You know how it is. You spend the best part of a year planning your holiday in all its minutest, what-is-the-tipping-etiquette detail, daily tweaking the itinerary with currency-conversion precision. And then when you get there, you’re so out of breath from traveller fatigue that you don’t want to do anything at all.

For the best part of two weeks, that is what I did: nothing at all. I just sat, ate and drank. The sights I had planned to see remained unseen. I read one chapter out of the six books I had packed for the journey – actually, it wasn’t a chapter but the prologue. I didn’t spend much of my daily conversation allocation and only spoke to the ice cream tub, trying to convince it to turn from vanilla to pistachio and honey because I couldn’t be bothered to get up and swap flavours.

After two weeks, I had gained five kilos and was looking like a soap opera whose producer had sacked all the writers because there was nothing else to do or say. Did the time-out massage my brain? Yes it did, to the point of turning it to sludge. In the post-holiday week, until the challenge of the daily grind caught up with me, I was too comatose to think. And my brain felt like a sponge.

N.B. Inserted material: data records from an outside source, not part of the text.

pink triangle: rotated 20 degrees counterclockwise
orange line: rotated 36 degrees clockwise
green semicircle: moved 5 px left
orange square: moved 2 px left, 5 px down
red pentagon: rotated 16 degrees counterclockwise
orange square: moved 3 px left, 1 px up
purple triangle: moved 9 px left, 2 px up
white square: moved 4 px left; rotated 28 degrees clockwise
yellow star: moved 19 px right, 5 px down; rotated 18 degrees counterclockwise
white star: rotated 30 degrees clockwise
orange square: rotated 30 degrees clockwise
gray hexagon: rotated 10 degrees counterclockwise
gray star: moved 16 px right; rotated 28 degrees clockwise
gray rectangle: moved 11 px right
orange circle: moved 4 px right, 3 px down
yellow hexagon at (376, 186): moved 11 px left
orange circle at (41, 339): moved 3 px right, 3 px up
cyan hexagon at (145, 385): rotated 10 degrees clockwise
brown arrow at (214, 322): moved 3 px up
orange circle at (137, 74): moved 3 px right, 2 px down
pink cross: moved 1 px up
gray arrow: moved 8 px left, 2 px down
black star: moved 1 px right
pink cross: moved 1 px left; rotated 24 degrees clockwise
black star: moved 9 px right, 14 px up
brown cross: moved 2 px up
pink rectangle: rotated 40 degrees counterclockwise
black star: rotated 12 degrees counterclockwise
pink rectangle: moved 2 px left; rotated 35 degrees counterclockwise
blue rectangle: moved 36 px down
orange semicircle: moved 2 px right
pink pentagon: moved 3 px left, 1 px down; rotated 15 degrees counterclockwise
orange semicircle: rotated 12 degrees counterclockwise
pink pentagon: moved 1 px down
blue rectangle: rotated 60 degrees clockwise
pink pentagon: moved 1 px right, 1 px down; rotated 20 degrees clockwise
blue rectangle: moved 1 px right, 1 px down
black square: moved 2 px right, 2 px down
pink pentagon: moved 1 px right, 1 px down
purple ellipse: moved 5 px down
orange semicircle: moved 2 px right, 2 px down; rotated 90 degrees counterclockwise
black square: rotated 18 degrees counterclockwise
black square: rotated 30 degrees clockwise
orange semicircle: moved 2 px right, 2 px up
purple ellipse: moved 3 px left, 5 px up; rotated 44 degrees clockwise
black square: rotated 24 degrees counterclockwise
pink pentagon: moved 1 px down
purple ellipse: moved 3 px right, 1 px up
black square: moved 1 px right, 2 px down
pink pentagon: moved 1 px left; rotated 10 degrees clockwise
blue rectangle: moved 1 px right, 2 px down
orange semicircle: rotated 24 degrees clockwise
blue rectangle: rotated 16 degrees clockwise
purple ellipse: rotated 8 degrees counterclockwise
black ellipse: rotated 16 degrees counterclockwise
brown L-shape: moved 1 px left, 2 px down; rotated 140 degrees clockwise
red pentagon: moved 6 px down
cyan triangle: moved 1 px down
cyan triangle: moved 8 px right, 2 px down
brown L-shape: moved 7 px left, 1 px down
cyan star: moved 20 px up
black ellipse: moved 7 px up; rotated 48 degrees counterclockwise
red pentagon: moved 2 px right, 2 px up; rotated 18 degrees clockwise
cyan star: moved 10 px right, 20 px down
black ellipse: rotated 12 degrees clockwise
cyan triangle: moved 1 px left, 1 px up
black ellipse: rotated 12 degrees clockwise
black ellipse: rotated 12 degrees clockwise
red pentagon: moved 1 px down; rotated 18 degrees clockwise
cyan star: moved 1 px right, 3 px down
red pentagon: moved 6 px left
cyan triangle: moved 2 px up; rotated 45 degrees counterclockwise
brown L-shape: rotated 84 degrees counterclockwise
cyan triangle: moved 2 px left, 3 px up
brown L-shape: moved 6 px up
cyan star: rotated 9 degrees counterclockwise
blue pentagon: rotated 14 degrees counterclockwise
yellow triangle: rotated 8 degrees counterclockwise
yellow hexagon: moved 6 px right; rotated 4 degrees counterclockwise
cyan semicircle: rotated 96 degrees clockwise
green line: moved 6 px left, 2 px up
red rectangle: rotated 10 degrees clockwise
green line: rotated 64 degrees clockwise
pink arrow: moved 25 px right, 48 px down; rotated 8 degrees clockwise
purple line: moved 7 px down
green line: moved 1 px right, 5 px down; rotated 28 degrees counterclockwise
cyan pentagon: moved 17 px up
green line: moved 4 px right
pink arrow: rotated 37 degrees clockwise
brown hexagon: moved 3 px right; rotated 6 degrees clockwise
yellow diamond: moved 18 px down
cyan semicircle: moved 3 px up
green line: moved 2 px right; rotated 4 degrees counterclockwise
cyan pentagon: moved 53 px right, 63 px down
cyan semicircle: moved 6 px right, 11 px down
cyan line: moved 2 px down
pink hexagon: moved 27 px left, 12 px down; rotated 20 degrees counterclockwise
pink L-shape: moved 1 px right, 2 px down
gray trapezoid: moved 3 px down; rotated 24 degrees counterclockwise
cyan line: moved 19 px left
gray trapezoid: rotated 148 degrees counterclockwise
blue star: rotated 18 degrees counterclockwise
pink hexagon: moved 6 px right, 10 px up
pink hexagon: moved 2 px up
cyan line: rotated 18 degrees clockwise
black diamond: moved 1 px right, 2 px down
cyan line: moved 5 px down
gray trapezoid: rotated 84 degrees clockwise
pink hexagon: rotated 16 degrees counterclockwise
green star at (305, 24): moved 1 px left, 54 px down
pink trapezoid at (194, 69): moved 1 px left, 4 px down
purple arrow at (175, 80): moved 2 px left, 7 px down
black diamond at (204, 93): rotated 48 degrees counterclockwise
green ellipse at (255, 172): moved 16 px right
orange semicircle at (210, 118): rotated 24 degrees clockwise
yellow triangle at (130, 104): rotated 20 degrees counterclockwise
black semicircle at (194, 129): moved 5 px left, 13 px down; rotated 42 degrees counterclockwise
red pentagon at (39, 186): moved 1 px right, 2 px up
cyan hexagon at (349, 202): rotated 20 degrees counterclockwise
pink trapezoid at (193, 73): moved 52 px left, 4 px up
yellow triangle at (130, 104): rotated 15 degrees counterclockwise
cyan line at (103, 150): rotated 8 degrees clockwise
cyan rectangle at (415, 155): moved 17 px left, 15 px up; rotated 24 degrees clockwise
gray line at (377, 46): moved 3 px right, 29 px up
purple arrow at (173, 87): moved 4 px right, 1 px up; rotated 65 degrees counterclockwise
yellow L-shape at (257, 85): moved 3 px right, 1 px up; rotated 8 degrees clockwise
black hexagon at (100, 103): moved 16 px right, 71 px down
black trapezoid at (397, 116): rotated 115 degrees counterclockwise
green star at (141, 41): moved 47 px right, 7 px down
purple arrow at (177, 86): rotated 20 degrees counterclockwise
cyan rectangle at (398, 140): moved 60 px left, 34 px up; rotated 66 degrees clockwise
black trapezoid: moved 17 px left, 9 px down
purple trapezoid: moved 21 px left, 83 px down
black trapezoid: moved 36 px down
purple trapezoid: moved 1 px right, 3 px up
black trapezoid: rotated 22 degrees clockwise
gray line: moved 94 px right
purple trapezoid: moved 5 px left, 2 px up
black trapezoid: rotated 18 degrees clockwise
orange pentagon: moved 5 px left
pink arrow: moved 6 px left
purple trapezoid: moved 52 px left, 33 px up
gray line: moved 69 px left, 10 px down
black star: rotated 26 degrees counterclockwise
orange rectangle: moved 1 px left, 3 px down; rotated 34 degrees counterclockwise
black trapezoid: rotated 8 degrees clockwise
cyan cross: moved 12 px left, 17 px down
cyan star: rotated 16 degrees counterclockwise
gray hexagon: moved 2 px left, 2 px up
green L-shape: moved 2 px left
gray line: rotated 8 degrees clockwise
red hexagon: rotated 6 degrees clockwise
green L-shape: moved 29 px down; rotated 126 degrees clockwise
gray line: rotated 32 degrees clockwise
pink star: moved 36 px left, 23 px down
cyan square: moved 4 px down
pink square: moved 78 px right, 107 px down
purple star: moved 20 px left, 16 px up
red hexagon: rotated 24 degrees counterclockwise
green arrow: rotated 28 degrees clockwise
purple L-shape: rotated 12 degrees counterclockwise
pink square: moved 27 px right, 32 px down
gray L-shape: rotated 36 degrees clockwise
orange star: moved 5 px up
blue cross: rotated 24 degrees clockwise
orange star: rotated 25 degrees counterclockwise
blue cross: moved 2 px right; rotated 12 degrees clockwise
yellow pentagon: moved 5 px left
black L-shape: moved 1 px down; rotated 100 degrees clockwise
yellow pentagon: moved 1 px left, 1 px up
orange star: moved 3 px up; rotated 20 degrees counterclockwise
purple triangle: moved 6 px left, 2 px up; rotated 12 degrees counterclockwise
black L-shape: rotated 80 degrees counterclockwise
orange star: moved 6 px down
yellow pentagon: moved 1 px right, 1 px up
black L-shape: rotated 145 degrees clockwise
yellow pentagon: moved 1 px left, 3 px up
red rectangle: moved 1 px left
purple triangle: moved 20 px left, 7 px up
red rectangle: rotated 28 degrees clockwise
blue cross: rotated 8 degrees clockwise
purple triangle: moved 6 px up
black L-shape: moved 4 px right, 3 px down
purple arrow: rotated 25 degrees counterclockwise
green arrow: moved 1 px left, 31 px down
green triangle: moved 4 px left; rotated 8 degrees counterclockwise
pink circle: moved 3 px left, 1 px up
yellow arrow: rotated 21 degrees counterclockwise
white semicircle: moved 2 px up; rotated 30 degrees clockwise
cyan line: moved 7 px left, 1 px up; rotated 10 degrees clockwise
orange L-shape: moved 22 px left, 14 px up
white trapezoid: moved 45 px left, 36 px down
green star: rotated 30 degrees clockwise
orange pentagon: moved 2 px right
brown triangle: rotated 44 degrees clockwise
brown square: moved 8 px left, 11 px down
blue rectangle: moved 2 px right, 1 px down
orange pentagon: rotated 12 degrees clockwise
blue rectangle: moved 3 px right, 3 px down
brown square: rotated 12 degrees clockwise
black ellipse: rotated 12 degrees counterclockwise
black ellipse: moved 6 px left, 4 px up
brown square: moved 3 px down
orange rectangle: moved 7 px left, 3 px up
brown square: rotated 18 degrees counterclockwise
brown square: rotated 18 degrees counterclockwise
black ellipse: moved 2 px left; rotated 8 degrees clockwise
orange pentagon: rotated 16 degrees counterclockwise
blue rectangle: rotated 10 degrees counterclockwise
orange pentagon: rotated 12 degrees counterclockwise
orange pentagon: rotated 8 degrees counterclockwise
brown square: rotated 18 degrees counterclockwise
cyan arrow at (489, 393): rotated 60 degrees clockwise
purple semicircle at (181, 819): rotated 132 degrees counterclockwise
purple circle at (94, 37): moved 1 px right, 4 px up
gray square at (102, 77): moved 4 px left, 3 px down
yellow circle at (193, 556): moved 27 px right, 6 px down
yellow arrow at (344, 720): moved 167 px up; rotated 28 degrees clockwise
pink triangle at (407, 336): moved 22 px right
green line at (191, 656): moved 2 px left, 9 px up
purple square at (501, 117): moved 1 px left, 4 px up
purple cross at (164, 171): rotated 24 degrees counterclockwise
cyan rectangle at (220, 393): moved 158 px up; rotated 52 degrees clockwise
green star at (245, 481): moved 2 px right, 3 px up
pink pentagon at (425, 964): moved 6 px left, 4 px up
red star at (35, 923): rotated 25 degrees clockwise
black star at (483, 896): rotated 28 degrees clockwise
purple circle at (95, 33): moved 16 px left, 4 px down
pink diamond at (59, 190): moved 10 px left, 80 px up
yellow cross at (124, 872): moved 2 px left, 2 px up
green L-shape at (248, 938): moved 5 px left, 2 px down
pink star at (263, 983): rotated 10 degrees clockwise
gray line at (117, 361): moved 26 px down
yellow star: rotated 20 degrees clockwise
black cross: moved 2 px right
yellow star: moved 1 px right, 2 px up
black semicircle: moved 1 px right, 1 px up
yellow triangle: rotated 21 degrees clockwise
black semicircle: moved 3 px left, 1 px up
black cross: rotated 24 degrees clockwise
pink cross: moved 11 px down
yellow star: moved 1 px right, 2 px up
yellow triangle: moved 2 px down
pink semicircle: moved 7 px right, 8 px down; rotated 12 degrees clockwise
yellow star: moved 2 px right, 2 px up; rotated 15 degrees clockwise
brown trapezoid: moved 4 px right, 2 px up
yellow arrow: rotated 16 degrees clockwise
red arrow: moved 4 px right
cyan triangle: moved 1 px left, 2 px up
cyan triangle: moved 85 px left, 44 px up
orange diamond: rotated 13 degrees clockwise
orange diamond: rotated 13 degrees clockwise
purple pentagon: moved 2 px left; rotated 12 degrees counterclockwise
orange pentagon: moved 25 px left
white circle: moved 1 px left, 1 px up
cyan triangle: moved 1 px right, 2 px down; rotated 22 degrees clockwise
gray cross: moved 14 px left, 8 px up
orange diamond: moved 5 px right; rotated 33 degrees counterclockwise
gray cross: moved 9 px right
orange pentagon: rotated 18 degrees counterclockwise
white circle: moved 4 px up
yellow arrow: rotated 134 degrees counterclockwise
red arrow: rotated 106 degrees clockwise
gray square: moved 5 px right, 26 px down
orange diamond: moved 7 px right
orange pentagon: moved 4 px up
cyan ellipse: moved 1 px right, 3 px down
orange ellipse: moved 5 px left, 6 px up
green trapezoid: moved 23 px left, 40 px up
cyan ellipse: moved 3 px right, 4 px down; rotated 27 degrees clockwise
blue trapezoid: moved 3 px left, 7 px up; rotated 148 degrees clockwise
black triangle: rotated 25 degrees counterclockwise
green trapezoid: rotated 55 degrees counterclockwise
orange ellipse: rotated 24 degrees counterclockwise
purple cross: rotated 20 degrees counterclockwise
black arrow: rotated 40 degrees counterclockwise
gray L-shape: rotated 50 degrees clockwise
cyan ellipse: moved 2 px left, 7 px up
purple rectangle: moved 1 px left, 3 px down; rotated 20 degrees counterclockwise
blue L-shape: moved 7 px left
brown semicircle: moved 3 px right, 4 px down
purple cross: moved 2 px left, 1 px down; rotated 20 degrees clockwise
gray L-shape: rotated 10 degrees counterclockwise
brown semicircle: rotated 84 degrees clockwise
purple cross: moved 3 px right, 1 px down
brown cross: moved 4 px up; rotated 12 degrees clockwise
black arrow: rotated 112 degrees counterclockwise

Not a new one that absorbs all knowledge, but an old and dirty one that squelches at the bottom of the sink, plugging the flow of water.

The moral of the story is that to function effectively and efficiently, we need to be under the right amount of stress. Things have to be difficult because the absence of a challenge dulls the brain.

In 1966, the Beatles were considering the possibility of going to the US to record their next album. The reason was that the equipment in US studios was more advanced than any UK studio could boast of. In fact, the Beatles’ greatest music rivals, the Rolling Stones, had just recorded their album Aftermath in Los Angeles, with spectacular results. However, recording an album in a US studio proved to be too expensive for the Beatles, who had to make do with the inferior equipment at Abbey Road Studios.

In the two years that followed, the Beatles recorded some of their best music, despite the equipment they had at their disposal. They managed to counterbalance technical inferiority with superior human effort.

Obstacles make us more productive and creative. A study conducted by Virginia Berninger, a University of Washington professor of educational psychology, showed how children are more productive and creative when they use pen and paper instead of the easier keyboard option. And in 2014, scientists from the University of Amsterdam observed how people who are forced to cope with obstacles react by taking the proverbial step back and seeing the bigger picture.

Difficulty pays dividends. I’m not saying that you should make things difficult for yourself. However, the disappearance of obstacles and the availability of everything at the click of a button makes things too easy and dulls the brain. Remind yourself that obstacles can be good. Every once in a while, do some research at the library, write with a pen, and choose the path of more resistance.